(begin)

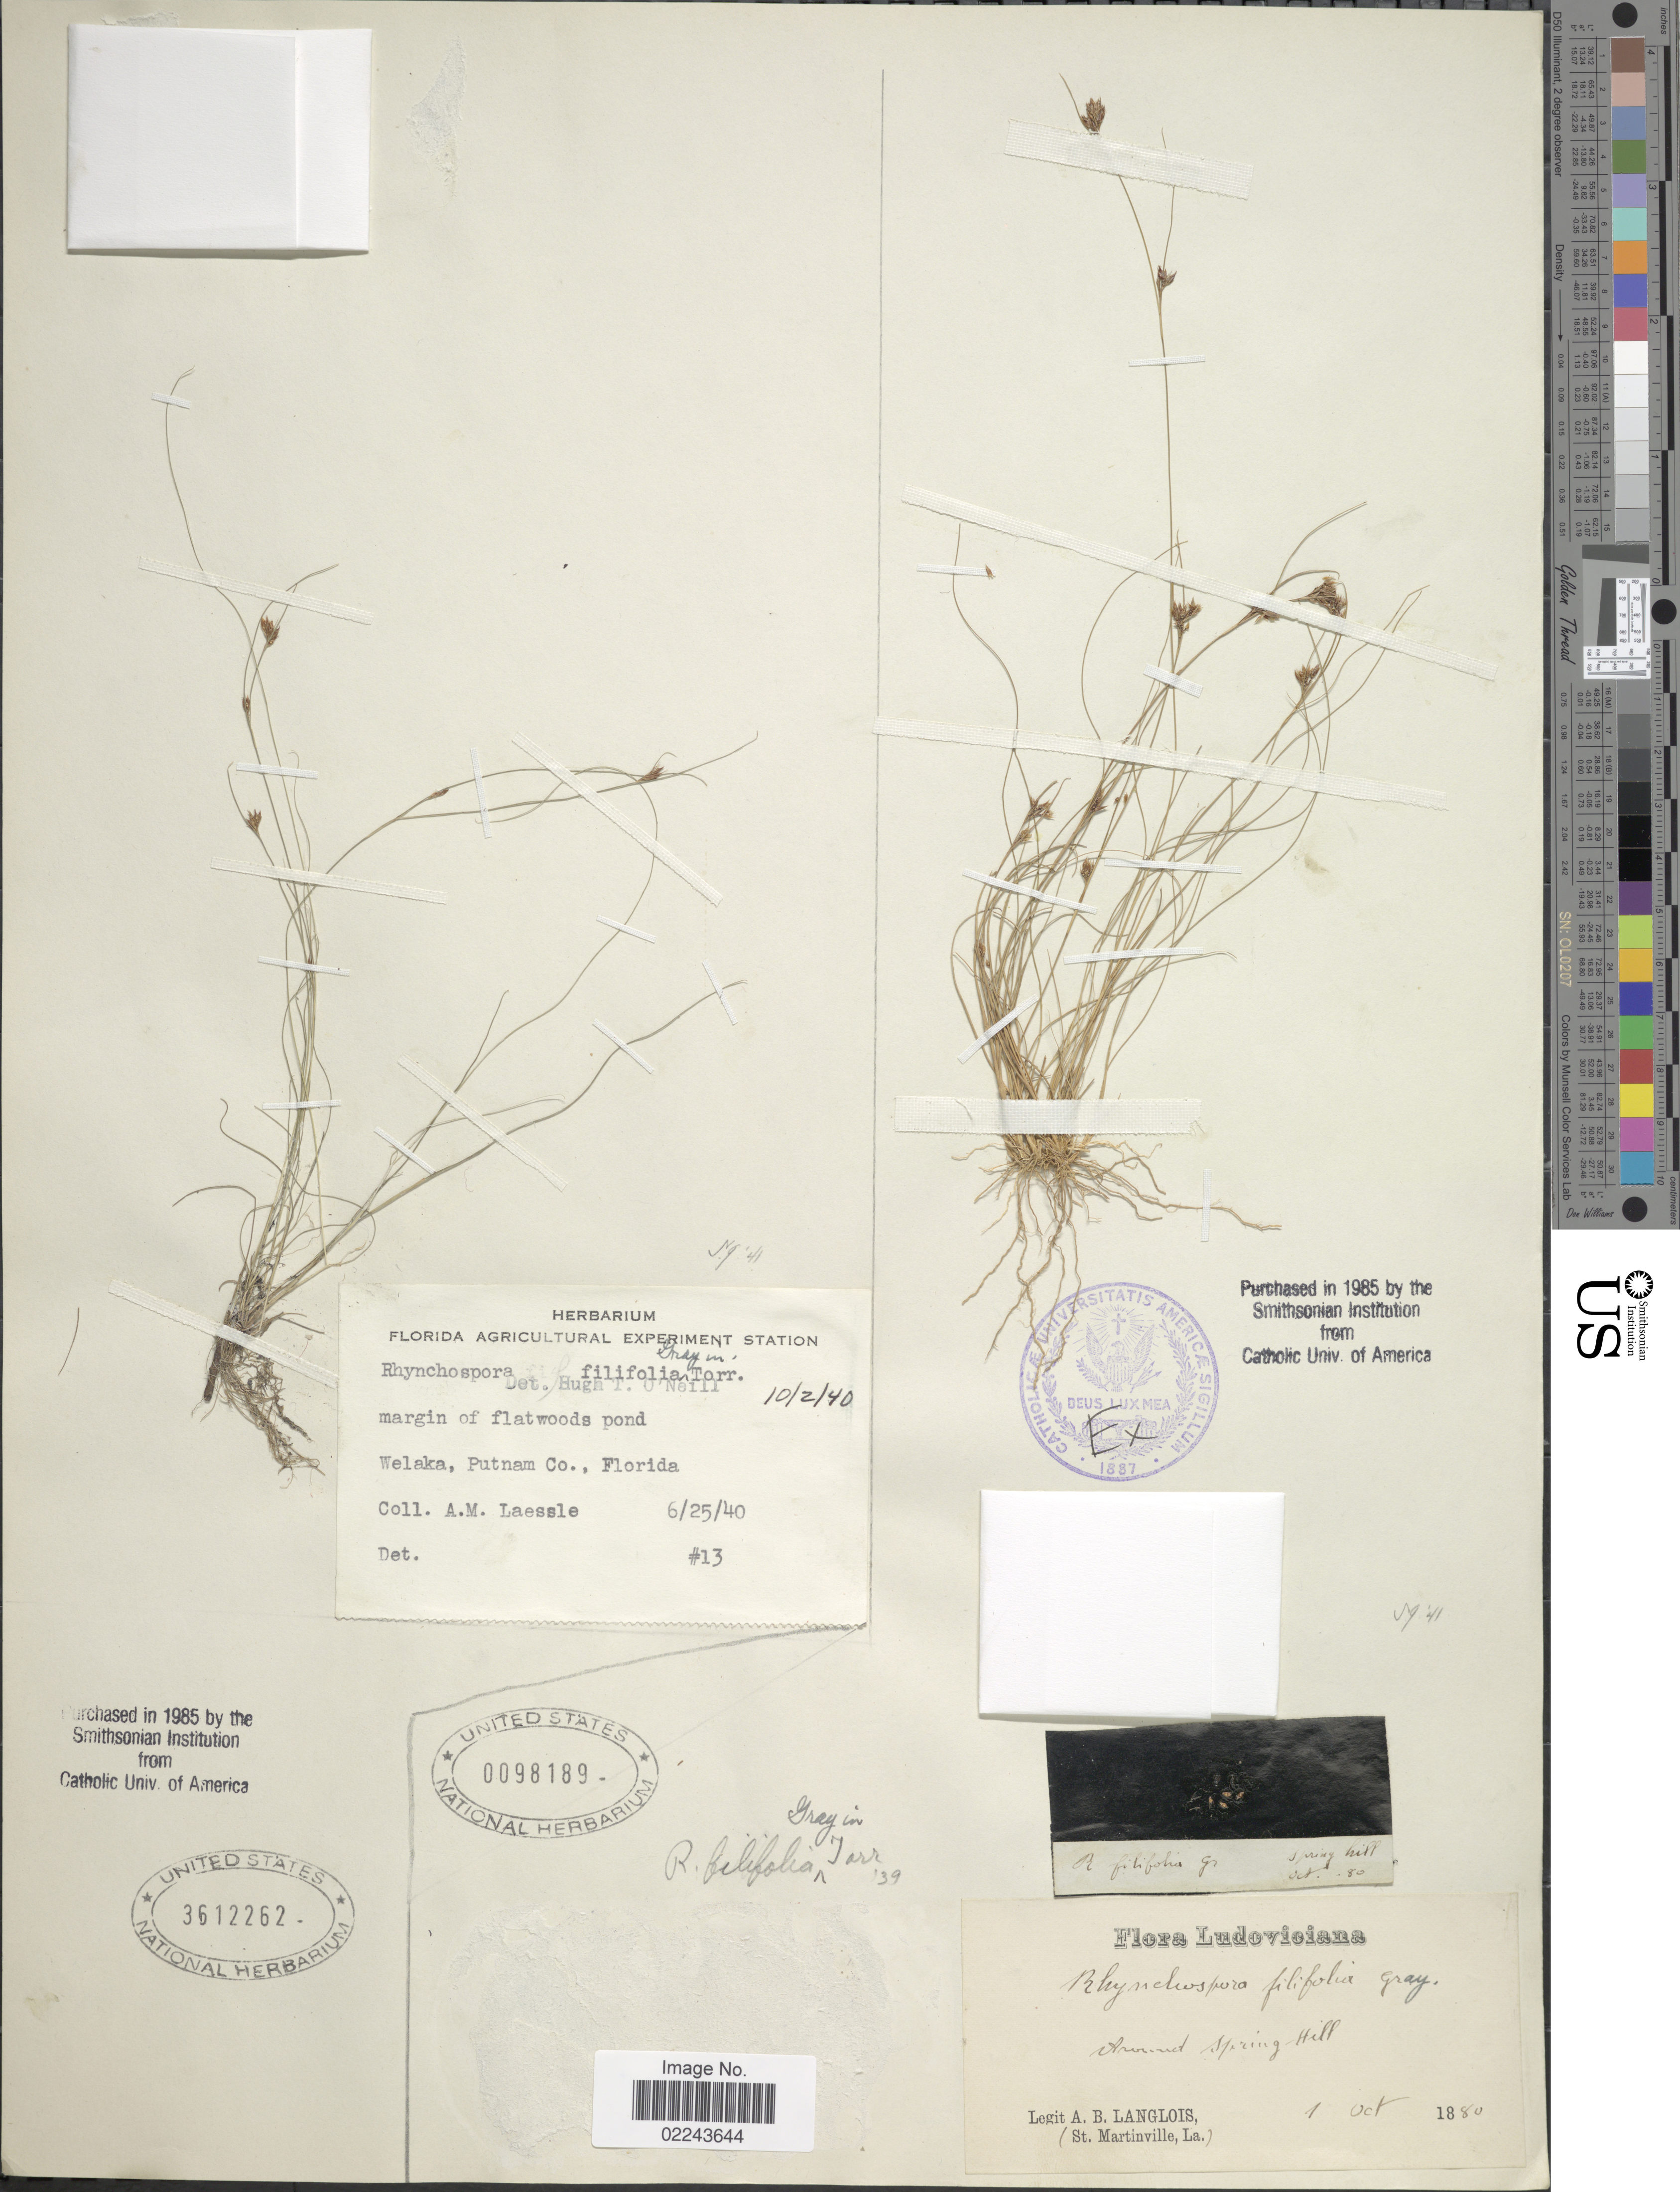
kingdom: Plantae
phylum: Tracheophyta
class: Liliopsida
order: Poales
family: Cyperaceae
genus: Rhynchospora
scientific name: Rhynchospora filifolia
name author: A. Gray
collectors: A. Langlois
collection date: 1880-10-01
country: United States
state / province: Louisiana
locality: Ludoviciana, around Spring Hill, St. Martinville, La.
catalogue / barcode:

(end)

What you have to do: Reproduce every line of the records above verbatim, omitting the pictures.

Correct output:
kingdom: Plantae
phylum: Tracheophyta
class: Liliopsida
order: Poales
family: Cyperaceae
genus: Rhynchospora
scientific name: Rhynchospora filifolia
name author: A. Gray
collectors: A. Langlois
collection date: 1880-10-01
country: United States
state / province: Louisiana
locality: Ludoviciana, around Spring Hill, St. Martinville, La.
catalogue / barcode:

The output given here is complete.